The movie she wants to make is called “’Drome,” the story of a teenage boy from Bed-Stuy who has lost his father and is showing symptoms of bi-polar disorder. It will be a challenge for this young filmmaker because she wants to tell it from the perspective of the teen with mental illness. “It’s about him and how the family’s dealing with it. You need mirrors,” she says. “I couldn’t write a film that was completely internal, from one character’s point of view, cause then you won’t feel the implications. You need someone else to bounce it off of, by recognizing it in him.”
So far James has written a treatment for the film and the first 30 pages of the script as well as shot a preliminary scene. She’s also begun to do research for the film, including attending a support group for people with mental illness in Flatbush, Brooklyn. “One of the women there, she dealt with paranoid schizophrenia and she was talking about how she doesn’t tell her counselor how she’s really feeling because she’s scared she would be sent to to the psychiatric ward. … And it’s a real fear, to be scared of being locked up in a place like. It makes it real.” She’s also reading everything she can about about mental illness and bi-polar disorder, and watching documentaries. After this year she will be free to focus just on her thesis film. “Hopefully, my emotional understanding of people will help me with reading the facts and statistics and symptoms and be able to think emotionally about what that means.”
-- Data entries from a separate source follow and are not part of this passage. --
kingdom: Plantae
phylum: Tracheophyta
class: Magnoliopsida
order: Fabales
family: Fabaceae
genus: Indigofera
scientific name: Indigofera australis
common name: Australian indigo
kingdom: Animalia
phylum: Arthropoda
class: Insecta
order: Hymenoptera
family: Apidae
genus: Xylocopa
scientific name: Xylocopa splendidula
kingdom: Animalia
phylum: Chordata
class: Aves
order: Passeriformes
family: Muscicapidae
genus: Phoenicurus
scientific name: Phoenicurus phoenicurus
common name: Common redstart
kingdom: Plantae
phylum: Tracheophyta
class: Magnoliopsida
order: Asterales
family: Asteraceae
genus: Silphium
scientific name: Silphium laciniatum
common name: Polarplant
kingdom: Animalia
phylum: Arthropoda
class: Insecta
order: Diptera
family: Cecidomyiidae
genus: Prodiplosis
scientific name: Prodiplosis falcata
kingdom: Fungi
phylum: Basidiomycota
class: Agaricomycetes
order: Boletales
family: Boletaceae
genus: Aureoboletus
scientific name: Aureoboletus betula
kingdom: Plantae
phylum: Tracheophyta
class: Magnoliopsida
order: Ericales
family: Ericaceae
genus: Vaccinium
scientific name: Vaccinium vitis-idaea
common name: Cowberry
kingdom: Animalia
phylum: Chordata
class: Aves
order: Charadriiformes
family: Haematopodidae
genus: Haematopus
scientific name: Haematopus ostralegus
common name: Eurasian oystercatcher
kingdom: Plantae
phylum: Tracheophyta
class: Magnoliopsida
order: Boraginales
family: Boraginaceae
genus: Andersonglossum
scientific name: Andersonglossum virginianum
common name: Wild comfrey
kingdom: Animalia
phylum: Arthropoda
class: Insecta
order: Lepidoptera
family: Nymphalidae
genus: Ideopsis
Those complicated stories and darker themes means James will probably remain in New York, which has a tradition of independent filmmaking. It’s taken a while, but she feels like she’s finally developing connections both at Columbia and in Brooklyn. “What’s interesting though is that I had to get out of my head, that (my collaborators) had to be people who wanted to make these specific kinds of movies. You create a producer-director relationship because you’re friends and you care about each other and you want to support each other. … So I’m starting to make those kinds of relationships.” Even more, she’s starting to find a filmmaking community in Brooklyn. In October, James won a scholarship for Brooklyn-based filmmakers from the Jesse Thompkins III Foundation for Young People in the Arts. There were at least four other filmmakers who were working in Brooklyn and she’s finding artistic and financial support for her work.
James describes a film technique she is trying to learn at Columbia, which has a strong emphasis on storytelling. She calls it “writing with a camera.” If a director positions the camera outside an interaction between two characters, the viewers have the sense that they are outside the scene, that they are witnesses. Conversely, you can shoot the actors straight on, where the viewer witnesses the scene from the perspective of the characters, as if they are there, inside. That’s where James wants to be. Deep inside a community. It’s where she wants to take her audience, into the working-class world of Bedford-Stuyvesant where she finds her art.